[INSTRUCTIONS FOR THE TASK]: Output the line that contains "<!-- transit labels -->" and each line after it in the listing, exactly as they appear, through the very last line.

DATA TO PROCESS START

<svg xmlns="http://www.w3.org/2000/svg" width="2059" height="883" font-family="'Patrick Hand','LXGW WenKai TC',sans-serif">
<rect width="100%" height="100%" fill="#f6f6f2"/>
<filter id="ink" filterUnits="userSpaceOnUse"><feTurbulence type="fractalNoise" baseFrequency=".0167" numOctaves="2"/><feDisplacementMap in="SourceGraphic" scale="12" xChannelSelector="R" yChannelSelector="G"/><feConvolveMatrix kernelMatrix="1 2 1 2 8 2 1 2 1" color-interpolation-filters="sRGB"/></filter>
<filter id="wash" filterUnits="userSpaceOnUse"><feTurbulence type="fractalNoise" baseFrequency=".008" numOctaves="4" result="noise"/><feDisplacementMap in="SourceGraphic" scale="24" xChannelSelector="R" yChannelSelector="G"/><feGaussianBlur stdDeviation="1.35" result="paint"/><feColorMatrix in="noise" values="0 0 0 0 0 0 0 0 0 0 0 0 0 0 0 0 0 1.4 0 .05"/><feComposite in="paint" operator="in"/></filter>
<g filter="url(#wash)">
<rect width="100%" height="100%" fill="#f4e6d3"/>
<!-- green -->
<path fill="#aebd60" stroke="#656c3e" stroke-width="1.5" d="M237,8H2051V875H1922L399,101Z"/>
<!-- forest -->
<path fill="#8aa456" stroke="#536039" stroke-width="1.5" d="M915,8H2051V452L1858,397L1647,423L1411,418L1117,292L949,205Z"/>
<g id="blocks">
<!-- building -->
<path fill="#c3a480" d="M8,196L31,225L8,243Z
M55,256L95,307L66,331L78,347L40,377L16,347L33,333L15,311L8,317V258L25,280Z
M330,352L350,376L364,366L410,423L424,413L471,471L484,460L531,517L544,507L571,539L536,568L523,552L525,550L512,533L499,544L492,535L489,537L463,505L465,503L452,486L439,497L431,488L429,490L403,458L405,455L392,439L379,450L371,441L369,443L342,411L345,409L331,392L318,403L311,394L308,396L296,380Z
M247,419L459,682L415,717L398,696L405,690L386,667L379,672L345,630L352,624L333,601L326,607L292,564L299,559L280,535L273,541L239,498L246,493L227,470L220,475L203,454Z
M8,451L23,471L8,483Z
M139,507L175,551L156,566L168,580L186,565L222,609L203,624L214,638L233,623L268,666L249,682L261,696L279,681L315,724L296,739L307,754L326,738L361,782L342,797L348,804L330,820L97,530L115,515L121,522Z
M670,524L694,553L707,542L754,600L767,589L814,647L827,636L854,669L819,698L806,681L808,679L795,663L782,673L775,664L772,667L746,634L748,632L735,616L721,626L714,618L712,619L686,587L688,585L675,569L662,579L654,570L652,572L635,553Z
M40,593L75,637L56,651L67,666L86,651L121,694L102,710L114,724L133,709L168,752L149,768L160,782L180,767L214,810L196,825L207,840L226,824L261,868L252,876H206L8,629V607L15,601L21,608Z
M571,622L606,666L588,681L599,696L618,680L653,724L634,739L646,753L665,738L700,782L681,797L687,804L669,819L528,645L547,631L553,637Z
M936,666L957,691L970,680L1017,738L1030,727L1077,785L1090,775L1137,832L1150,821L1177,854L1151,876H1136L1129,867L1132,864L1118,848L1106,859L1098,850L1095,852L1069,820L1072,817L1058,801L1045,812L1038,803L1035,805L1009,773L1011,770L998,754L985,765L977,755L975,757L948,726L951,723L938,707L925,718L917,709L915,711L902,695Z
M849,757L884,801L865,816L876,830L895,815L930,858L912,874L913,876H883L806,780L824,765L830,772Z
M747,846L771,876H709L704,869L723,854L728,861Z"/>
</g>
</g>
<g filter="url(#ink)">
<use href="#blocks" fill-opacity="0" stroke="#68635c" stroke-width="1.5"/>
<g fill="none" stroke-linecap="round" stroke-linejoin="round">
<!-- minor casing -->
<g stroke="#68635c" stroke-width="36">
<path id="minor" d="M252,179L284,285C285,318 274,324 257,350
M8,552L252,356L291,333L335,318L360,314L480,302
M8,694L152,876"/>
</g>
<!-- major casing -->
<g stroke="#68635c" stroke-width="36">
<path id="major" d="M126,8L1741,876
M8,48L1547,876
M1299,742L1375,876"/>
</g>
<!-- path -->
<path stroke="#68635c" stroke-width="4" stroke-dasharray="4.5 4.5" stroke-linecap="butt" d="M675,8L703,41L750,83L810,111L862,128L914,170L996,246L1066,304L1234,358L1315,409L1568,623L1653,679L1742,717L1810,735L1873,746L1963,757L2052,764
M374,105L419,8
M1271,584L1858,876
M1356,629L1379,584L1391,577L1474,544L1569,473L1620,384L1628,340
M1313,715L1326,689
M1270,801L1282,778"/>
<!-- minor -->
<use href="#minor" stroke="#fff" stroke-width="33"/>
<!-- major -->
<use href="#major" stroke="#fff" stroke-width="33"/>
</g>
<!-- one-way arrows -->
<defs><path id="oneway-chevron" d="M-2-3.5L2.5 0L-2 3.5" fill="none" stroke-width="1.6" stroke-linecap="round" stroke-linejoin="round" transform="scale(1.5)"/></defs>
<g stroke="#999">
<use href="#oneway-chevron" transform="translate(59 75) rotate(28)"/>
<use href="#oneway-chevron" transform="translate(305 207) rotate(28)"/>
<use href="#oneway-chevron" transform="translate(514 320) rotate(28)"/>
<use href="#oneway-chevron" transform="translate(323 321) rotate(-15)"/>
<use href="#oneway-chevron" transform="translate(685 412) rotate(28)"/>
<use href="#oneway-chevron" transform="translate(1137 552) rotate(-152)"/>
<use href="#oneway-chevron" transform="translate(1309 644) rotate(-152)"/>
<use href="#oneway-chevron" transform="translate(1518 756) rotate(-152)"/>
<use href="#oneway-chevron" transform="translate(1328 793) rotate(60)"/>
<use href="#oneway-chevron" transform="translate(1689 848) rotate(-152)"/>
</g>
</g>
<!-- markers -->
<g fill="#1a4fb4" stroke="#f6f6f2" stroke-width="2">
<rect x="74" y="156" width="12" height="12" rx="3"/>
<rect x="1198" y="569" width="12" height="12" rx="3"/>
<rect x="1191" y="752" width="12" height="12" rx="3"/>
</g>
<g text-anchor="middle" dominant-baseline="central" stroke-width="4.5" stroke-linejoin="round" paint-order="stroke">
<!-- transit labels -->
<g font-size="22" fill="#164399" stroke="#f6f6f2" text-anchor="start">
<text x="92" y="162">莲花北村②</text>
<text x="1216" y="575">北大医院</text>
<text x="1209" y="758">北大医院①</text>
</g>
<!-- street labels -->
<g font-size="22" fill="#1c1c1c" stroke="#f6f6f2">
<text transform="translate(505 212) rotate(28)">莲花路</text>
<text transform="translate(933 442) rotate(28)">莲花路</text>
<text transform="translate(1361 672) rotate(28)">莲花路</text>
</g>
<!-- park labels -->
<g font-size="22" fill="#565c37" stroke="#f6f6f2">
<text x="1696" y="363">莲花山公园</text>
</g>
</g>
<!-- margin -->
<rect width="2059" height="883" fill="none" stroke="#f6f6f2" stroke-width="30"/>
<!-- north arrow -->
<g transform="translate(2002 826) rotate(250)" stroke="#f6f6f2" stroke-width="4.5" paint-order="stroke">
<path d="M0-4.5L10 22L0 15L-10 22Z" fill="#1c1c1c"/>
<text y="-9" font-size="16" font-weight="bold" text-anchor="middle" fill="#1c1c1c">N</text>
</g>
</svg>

DATA TO PROCESS END

[COMPLETED EXERCISE]:
<!-- transit labels -->
<g font-size="22" fill="#164399" stroke="#f6f6f2" text-anchor="start">
<text x="92" y="162">莲花北村②</text>
<text x="1216" y="575">北大医院</text>
<text x="1209" y="758">北大医院①</text>
</g>
<!-- street labels -->
<g font-size="22" fill="#1c1c1c" stroke="#f6f6f2">
<text transform="translate(505 212) rotate(28)">莲花路</text>
<text transform="translate(933 442) rotate(28)">莲花路</text>
<text transform="translate(1361 672) rotate(28)">莲花路</text>
</g>
<!-- park labels -->
<g font-size="22" fill="#565c37" stroke="#f6f6f2">
<text x="1696" y="363">莲花山公园</text>
</g>
</g>
<!-- margin -->
<rect width="2059" height="883" fill="none" stroke="#f6f6f2" stroke-width="30"/>
<!-- north arrow -->
<g transform="translate(2002 826) rotate(250)" stroke="#f6f6f2" stroke-width="4.5" paint-order="stroke">
<path d="M0-4.5L10 22L0 15L-10 22Z" fill="#1c1c1c"/>
<text y="-9" font-size="16" font-weight="bold" text-anchor="middle" fill="#1c1c1c">N</text>
</g>
</svg>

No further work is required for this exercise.